RemoveNthNodeFromEnd.md

Remove Nth Node From End of List

Given a linked list, remove the n-th node from the end of list and return its head.

Example:

Given linked list: 1->2->3->4->5, and n = 2.

After removing the second node from the end, the linked list becomes 1->2->3->5.

Note:

Given n will always be valid.

Follow up:

Could you do this in one pass?

Solution signature: ListNode removeNthFromEnd(ListNode head, int n)

Try it on LeetCode.

Strategy

We can approach this in a couple ways.

1. A somewhat brute force way would be:
   1. To reverse the list, now the node which used to be n-th from the start, is actually n-th from the start
   2. If n == 1 skip the first element
   3. If n != 1 advance to the n-1th element and delete the nth node
   4. Reverse back the list
2. A somewhat more sophisticated way, would be to avoid reversing the list by keeping two runner pointers.
   1. Have the first runner get to the nth position in the list (by traversing from the start)
   2. If this runner points to null, it means that the length of the list is n, in which case what we need to do is remove the first element
   3. If it's not null, we set another runner to point to the head of the list, and then move the newly created runner and the previous one at the same time, one step at a time, until the runner to the right (i.e., that started at the n position) gets to the last element in the list (i.e., the 1st element from the end).

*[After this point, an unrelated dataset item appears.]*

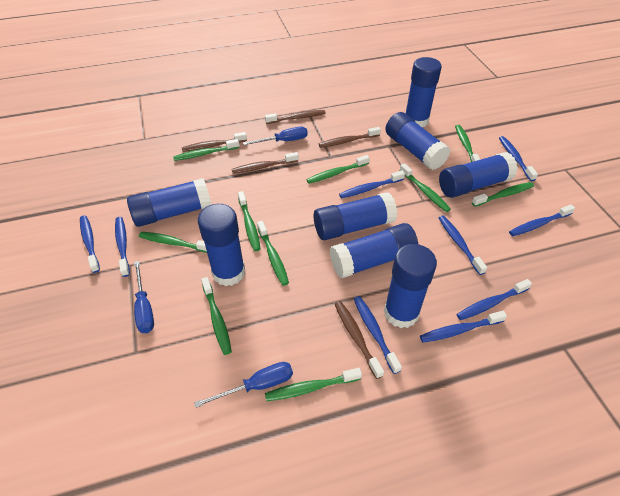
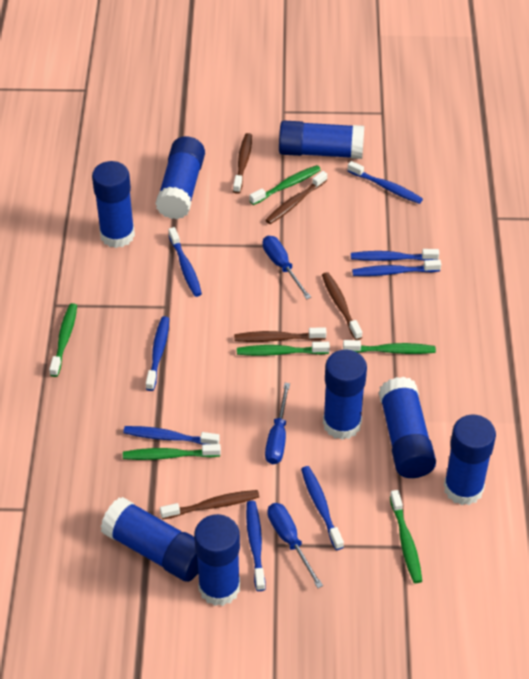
blue toothbrush: [80,215,100,273] [115,217,130,277] [339,170,405,198] [354,296,402,374] [420,311,507,343] [439,215,487,275] [457,279,532,320] [499,136,538,181] [509,204,575,236] = 9 -> [123,426,220,445] [146,316,169,391] [168,227,202,297] [246,501,265,591] [301,466,344,550] [348,161,423,204] [351,249,439,261] [352,260,441,276] = 8
green toothbrush: [139,232,207,253] [173,139,239,161] [201,277,232,355] [238,191,260,251] [257,221,289,286] [265,368,362,401] [306,155,370,184] [399,163,451,212] [455,125,480,162] [472,182,534,207] = 10 -> [49,303,77,377] [123,444,221,460] [237,342,330,356] [249,165,321,205] [343,340,436,354] [390,490,422,583] = 6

When it does, it means that the other runner is now at a position n-1 from the end, since by moving them at the same time, step by step we have maintained a gap of n elements between the two runners the entire time
   4. With the left runner is at position n-1 from the end, it's straight forward to use it in order to delete the n element from the end which is simply the next element after its current position

The second option is what is somewhat misleadingly referred to in the question as "one pass" in the follow up question.

(Leet)Code

Here's the code from LeetCode:

public ListNode removeNthFromEnd(ListNode head, int n) {
  ListNode start = new ListNode(0);
  ListNode slow = start, fast = start;
  slow.next = head;

  //Move fast in front so that the gap between slow and fast becomes n
  for(int i=1; i<=n+1; i++)   {
    fast = fast.next;
  }
  //Move fast to the end, maintaining the gap
  while(fast != null) {
    slow = slow.next;
    fast = fast.next;
  }
  //Skip the desired node
  slow.next = slow.next.next;
  return start.next;
}

It's very neat and clean, and even commented. It would be great though, if these comments could be used to extract helper methods so that the main code could be simpler and more structured. In the next section we use very similar ideas, but make an extra effort to keep the structure simple by employing helper methods.

(Clean)Code

Let's try to express in code the steps and considerations we discussed as part of the second alternative in the strategy section:

public ListNode removeNthFromEnd(ListNode head, int n) {
  final ListNode nthPlusOne = advance(head, n);

  if (nthPlusOne == null) {
    return head.next;
  } else {
    ListNode nthMinusOne = advanceBoth(head, nthPlusOne);
    nthMinusOne.next = nthMinusOne.next.next;
    return head;
  }
}

advance looks like so:

private static ListNode advance(ListNode node, int count) {
  for (int i = 0; i < count; i++) {
    node = node.next;
  }
  return node;
}

advanceBoth looks like so:

private ListNode advanceBoth(ListNode left, ListNode right) {
  // we don't want to let the right runner get passed the last element
  while (right.next != null) {
    left = left.next;
    right = right.next;
  }
  return left;
}

What I like about this version is that is reflects our strategy quite nicely, no dummy nodes.

A linear brute force

Now let's express the first alternative discussed in the strategy section:

public ListNode removeNthFromEnd(ListNode head, int n) {
  // step 1
  ListNode reversed = reverse(head);

  if (n == 1) { // step 2
    reversed = reversed.next;
  } else { // step 3
    ListNode nthMinusOne = advance(reversed, n - 2);
    nthMinusOne.next = nthMinusOne.next.next;
  }

  // step 4
  return reverse(reversed); // i.e., back to the original list
}

Interestingly enough, both solutions are linear in n, i.e. O(n) where n is the length of the linked list. It's just that the more sophisticated one performs two list traversals at most (first runner, second runner), while the less sophisticated solution may perform three list traversals (reverse, delete, reverse).

Caveats

• There is a corner case when n == size of list, in which case we should just return head.next instead of trying to find the (n-1)th node (which hardly exists).